The last sentence I wrote agrees with what you just said. The great writers are rarely good sources of tech commentary and even moderately decent tech contributors are rarely good writers. I’m not sure what you’re trying to start here but it’s not working.

I called out the authors because they aren’t some big (or even small) tech contributors turned journalist. They might be great writers but they aren’t providing very good commentary on tech from a knowledgeable tech insider perspective.

This journalism sucks pretty badly; it’s frankly bad for tech and it’s bad for journalism too. I wish I hadn’t called them out by name after some reflection based on your comment but I was frustrated with the article and it is what it is.

>I’m not sure what you’re trying to start here but it’s not working.

I am making a point about Hacker News comments by taking a meta perspective on your post.

But let's focus on a specific criticism: what I took from the article is that the job market is shrinking and the evidence is that job offers and internships rescinded. We also know about broad layoffs.

It would be interesting to hear your claims as a "knowledgeable tech insider" then a rant on journalism in general.

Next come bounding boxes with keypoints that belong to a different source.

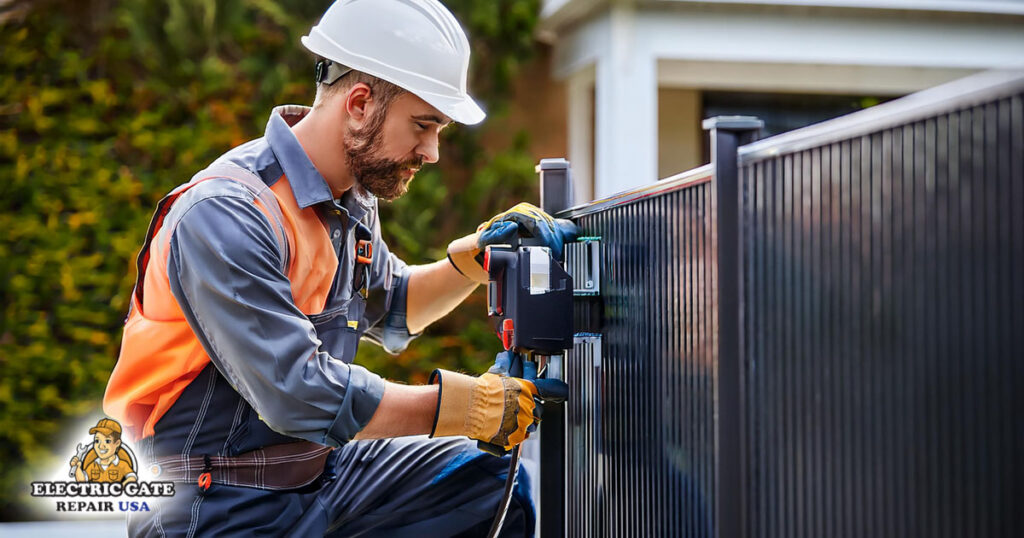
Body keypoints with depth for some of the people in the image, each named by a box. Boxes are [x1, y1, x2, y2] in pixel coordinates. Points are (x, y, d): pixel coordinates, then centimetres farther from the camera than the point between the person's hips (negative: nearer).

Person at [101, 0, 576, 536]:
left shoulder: (351, 199, 7)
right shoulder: (224, 215, -22)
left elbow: (389, 310, 26)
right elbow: (299, 395, -27)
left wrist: (473, 256, 7)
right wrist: (471, 406, -21)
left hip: (316, 470, 8)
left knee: (492, 483, -2)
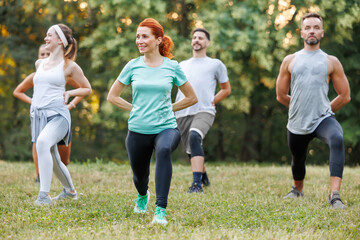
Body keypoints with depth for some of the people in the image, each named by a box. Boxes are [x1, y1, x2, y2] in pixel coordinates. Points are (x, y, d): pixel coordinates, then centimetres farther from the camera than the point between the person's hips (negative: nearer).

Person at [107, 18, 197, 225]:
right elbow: (112, 96, 12)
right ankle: (142, 196, 55)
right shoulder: (133, 66, 2)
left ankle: (161, 210, -35)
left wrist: (168, 108, 4)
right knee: (139, 176, 15)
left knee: (164, 150, -37)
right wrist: (134, 109, 5)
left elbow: (192, 98, 10)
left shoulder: (172, 67, -1)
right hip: (138, 130, 3)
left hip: (166, 127, -3)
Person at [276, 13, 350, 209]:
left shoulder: (331, 62, 4)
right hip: (297, 124, 3)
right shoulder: (290, 61, 8)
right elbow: (281, 95, 14)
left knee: (337, 139, -33)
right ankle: (297, 190, 53)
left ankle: (334, 196, -37)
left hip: (323, 119, -2)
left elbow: (345, 96, 8)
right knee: (298, 160, 18)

> But let's focus on a specific criticism: what I took from the article is that the job market is shrinking and the evidence is that job offers and internships rescinded. We also know about broad layoffs.

I’d argue this take isn’t a particularly insightful bit of tech journalism, and what I didn’t like about the article is that it relied on too much anecdotal evidence. There’s still a massive number of CS grads that are finding great paying great jobs. I felt it paints a dire picture based on a few interviews where in reality most CS grads even now probably have it better than grads of most other fields had it even in the “good times.”

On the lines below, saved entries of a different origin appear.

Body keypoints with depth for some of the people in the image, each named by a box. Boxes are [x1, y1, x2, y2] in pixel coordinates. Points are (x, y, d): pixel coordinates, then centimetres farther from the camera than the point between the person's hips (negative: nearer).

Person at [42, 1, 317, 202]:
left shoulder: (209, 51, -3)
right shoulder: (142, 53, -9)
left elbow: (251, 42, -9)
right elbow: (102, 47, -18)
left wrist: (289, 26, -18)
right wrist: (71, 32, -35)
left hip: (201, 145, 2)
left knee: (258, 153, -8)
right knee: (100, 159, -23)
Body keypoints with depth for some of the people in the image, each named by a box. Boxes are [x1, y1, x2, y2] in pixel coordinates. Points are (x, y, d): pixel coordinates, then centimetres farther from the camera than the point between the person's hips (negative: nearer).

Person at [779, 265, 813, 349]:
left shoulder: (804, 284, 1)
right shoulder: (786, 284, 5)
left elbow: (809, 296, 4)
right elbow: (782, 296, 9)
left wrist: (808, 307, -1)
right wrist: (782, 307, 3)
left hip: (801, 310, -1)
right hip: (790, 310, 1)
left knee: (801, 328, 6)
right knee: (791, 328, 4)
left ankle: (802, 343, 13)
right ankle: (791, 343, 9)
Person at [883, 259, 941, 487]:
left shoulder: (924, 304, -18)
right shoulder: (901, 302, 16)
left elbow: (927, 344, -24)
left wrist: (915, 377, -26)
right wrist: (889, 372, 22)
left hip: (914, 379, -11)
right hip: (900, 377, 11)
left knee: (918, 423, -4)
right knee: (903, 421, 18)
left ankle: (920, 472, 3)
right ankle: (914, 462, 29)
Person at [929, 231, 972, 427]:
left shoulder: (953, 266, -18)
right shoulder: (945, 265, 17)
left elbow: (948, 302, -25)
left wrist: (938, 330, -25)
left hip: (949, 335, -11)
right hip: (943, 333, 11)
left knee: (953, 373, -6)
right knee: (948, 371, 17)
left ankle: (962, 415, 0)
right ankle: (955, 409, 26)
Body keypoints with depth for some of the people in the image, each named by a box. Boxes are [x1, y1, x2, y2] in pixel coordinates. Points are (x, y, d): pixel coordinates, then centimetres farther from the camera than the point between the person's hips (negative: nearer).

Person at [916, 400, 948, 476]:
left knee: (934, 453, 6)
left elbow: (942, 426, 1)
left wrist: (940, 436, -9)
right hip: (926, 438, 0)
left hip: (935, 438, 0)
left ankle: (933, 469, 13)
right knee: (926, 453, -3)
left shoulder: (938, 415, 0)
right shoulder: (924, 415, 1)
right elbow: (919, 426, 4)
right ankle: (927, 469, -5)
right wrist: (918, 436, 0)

> It would be interesting to hear your claims as a "knowledgeable tech insider" then a rant on journalism in general.

I have to start by saying it’s not fair or accurate to equate a dislike of the lacking quality of most tech journalism as a general rant on all journalism.

That said, in the space I work in (that has a lot of systems, compilers and algo work involved) the hiring both for new grads and experienced folks is still quite strong. What I see on the ground is far less extreme than what the article says.

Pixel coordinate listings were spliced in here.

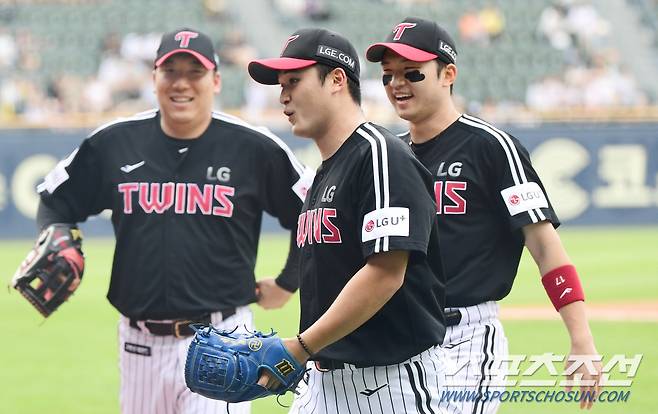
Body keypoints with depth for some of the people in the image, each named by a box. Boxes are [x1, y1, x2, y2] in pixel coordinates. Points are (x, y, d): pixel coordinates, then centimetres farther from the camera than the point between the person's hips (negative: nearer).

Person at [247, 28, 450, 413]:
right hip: (325, 378, 9)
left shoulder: (381, 155, -12)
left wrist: (302, 346, -19)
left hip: (392, 379, -9)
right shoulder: (322, 176, 17)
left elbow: (386, 274, -21)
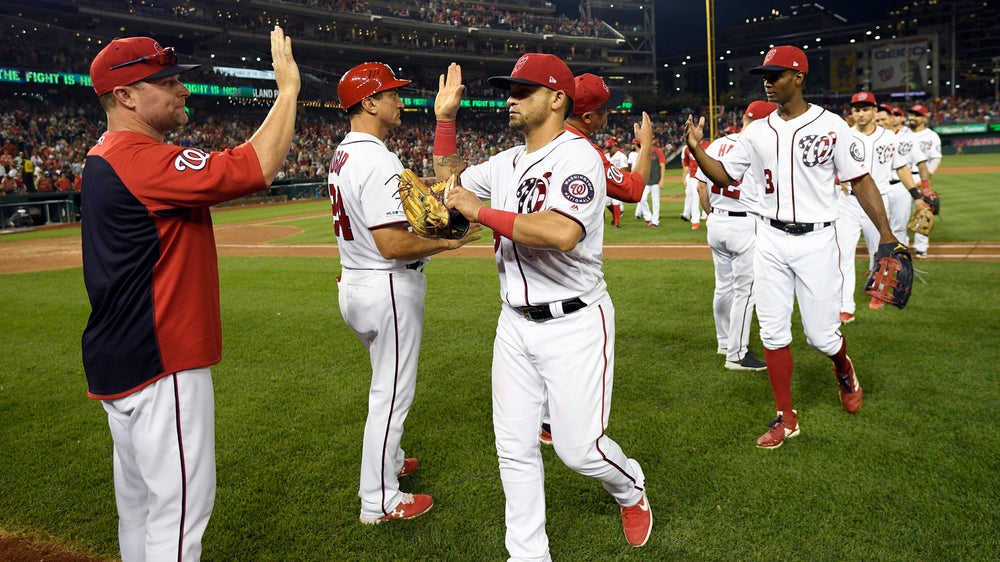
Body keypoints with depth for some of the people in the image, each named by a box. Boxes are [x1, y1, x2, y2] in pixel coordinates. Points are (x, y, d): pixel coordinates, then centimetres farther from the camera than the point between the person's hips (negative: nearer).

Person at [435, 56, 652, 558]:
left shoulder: (577, 156, -15)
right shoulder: (506, 163, 10)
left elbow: (562, 234, -32)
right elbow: (448, 178, 27)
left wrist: (481, 211, -24)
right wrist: (445, 117, 17)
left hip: (575, 324, -7)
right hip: (516, 324, 7)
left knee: (578, 447, 0)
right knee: (514, 447, 9)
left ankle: (631, 491, 34)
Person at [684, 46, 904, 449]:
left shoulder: (830, 126, -4)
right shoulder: (757, 132, 7)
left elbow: (860, 180, -3)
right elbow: (724, 175, 10)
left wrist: (885, 234, -8)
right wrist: (697, 149, -7)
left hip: (816, 240, -3)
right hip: (771, 241, 4)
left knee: (820, 333, 1)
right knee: (773, 332, 4)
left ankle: (844, 371, 38)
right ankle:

> where in reality most CS grads even now probably have it better than grads of most other fields had it even in the “good times.”

I would agree and that is a valid criticism. Imagine you are not a CS grad, you may also be impacted by layoffs and hiring freezes in tech. But outside of tech the story may be different. It may be different at non FAANG tech companies as well. From what I heard on NPR the most recent jobs report still shows robust hiring which likely means the Fed will keep raising interest rates. Also the article mentioned that the profiled CS grads were expanding their job search outside of the big tech companies in general.

If the assumption is that liberal arts majors can't do or work in tech, please don't tell my manager. I'd hate to get fired from my tech role at AWS because of my degree.

Journalists can research industries and talk about job trends without having worked in those jobs. Assuming, of course, the journalist hasn't worked in tech. Which is quite an assumption.

My liberal arts background has helped me write blog posts, product documentation, and runbooks. It's also helped me thrive in a tech role at a FAANG.

I'm really tired of this trope that liberal arts degrees are worthless and you can't work in tech unless you have a CS or EE degree.

Poor new grads may have to settle for a non-MAANG job like the rest of us.
And then compete with the horde of h1b's/offshored people.....
Is it just me or is it a good practice to glance down to the last (or two) paragraphs for the gist of the story?

I'm finding this to be frequently true but not so sure once the "evil" ChatGPT takes over.

Perhaps, it's time to make a Turing Test browser app?